Megan Soisson | NCAA hopes alive and well
February 6, 2012, 9:23 pm · Updated February 8, 2012, 10:33 pm·
Ellen Frierson | DP
They could have had it all.
At 3-0 in the Ivy League after a win over Princeton last Monday, the Penn men’s basketball team was a weekend sweep away from entering the Harvard game undefeated.
Walking from the Palestra last week, senior guard Zack Rosen said this time of year — when Ivy play is just beginning and his team can control its own outcome — is his favorite time of year.
And that was before Princeton.
After the game, Rosen didn’t feel much differently. To him, 3-0 is not much more significant than 2-0. It’s just another hurdle along the way to his goal of finally bringing home an Ivy title.
By now, though, the Quakers’ mantra, “We want to win one game 14 times,” has been drilled into most everyone’s head.
But at Yale, the Red and Blue could not get over a 6-foot-10 hurdle named Greg Mangano, and they stumbled. The next day, they got back up.
Mathematically, it is still entirely possible for Penn to contend for a championship.
It rests, almost entirely, in the hands of the Quakers.
An upset over Harvard would send the Crimson to Princeton with a tick in the ‘L’ column, equaling Penn’s loss.
Of course, a win in Boston also wouldn’t hurt the Quakers’ chances.
And despite Penn’s drubbing of the Tigers last week and Harvard’s 30-point rout of Yale, neither team can be counted out to upset the Crimson. In fact, all it would take for any Ivy team to knock off Harvard would be an off-game by forwards Keith Wright or Kyle Casey.
Given that the Red and Blue are still very much in control of their fate, they won’t count on any other Ancient Eight squad to do the job for them.
In Rosen’s eyes, it’s still the greatest time of year.
This weekend, it gets a little tougher. Harvard, though certainly a beatable team, is in a class of its own atop the Ivies.
Offensively, the Crimson and the Quakers are nearly identical, and Penn averages two more points per game than Harvard.

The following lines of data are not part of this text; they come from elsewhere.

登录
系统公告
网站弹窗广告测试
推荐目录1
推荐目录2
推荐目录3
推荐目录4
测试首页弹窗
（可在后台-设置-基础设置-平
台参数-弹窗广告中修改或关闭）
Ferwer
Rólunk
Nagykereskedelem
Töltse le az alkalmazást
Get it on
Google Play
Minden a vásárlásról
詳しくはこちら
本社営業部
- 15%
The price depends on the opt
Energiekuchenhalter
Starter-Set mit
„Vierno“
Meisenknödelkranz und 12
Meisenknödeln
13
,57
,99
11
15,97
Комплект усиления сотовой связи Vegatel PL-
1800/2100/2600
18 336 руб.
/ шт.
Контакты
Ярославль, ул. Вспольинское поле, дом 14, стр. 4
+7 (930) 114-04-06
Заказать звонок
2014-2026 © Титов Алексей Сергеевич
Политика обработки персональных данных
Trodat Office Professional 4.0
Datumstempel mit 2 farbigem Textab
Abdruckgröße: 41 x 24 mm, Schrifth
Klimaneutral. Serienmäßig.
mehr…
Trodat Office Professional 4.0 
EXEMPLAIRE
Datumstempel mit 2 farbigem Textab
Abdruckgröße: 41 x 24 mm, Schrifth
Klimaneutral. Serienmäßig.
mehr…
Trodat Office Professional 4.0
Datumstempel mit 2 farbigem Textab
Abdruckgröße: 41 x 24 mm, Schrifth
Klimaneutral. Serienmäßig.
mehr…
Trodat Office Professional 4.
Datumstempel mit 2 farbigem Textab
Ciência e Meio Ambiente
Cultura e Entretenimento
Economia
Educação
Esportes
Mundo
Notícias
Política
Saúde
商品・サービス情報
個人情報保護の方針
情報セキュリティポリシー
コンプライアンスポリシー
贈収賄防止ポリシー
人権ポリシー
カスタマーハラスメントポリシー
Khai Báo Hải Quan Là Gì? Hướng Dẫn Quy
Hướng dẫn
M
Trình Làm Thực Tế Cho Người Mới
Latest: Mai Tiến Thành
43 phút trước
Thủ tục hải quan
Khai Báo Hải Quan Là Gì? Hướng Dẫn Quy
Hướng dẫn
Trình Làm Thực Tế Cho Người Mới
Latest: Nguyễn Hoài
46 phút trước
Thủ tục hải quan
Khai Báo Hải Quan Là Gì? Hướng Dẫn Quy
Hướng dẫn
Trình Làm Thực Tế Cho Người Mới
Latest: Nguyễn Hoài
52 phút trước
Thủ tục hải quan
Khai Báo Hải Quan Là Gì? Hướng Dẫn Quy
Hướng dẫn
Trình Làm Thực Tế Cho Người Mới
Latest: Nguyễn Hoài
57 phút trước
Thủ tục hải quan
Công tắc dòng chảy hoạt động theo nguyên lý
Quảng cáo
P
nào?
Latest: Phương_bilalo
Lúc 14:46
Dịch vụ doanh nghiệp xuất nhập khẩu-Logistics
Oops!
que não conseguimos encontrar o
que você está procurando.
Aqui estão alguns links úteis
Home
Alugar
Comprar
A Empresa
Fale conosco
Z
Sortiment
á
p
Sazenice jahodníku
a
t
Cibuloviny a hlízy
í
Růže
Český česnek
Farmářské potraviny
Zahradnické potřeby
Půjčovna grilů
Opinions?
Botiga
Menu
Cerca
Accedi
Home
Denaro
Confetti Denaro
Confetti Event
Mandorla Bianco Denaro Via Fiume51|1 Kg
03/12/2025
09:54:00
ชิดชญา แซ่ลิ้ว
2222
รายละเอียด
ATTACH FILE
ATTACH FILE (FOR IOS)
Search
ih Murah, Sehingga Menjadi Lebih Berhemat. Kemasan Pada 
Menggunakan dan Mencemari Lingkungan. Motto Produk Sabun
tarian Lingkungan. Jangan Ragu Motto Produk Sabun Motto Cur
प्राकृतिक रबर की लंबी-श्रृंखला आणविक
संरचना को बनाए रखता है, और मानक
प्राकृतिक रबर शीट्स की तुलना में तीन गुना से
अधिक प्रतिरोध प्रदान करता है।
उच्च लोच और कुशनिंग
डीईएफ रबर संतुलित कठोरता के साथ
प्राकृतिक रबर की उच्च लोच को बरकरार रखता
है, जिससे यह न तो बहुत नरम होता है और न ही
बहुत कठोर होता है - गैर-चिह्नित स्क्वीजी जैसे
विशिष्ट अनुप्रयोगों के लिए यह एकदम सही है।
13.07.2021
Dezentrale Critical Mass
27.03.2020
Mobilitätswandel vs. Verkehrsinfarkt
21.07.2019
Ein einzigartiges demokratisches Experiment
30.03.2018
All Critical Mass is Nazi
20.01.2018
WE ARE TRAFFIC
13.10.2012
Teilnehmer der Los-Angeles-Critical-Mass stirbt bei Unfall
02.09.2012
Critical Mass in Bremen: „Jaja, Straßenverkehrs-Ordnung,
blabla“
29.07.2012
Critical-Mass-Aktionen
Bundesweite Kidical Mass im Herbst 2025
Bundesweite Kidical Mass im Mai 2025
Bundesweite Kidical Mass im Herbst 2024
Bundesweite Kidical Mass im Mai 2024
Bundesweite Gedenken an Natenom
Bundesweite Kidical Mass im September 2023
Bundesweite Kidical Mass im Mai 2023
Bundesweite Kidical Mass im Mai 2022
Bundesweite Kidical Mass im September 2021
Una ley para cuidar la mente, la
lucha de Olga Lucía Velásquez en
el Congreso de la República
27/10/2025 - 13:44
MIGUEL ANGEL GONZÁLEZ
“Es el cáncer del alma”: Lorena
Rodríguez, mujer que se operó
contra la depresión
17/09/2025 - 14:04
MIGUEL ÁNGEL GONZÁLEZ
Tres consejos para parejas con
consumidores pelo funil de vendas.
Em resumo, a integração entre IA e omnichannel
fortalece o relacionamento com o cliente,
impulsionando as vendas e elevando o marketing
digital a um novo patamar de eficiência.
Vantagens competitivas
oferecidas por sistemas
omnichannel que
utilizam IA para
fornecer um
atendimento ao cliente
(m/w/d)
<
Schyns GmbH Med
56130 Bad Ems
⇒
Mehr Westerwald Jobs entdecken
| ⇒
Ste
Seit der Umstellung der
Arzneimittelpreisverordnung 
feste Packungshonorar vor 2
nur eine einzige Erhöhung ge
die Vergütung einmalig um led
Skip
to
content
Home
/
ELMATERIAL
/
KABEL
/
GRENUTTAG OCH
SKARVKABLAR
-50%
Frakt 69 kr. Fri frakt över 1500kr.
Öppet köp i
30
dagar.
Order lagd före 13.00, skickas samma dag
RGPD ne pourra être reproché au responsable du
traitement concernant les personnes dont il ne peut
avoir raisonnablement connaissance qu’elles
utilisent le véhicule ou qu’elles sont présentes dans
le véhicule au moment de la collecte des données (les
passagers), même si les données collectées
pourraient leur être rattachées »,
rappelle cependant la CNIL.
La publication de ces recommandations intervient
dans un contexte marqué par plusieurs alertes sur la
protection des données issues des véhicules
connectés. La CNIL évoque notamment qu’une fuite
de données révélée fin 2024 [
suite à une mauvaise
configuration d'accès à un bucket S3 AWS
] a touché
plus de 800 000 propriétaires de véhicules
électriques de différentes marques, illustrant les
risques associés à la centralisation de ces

But defensively, and in areas which cannot be described by statistics, Harvard has the edge.
Friday’s loss to Yale forced the Quakers to take a step back and reassess their approach. They came out strong against an injury-laden Brown team and never looked back.
If Penn continues to look ahead — just to Friday, that is — it could use this weekend to its advantage. Against Mangano, the Quakers’ defense figured out what worked and what didn’t. The easy baskets Rob Belcore gave up in the paint at the beginning of the first half against Brown will fuel the Red and Blue all week.
Penn must take what they learned and move forward.
Even with one loss, they could still have it all.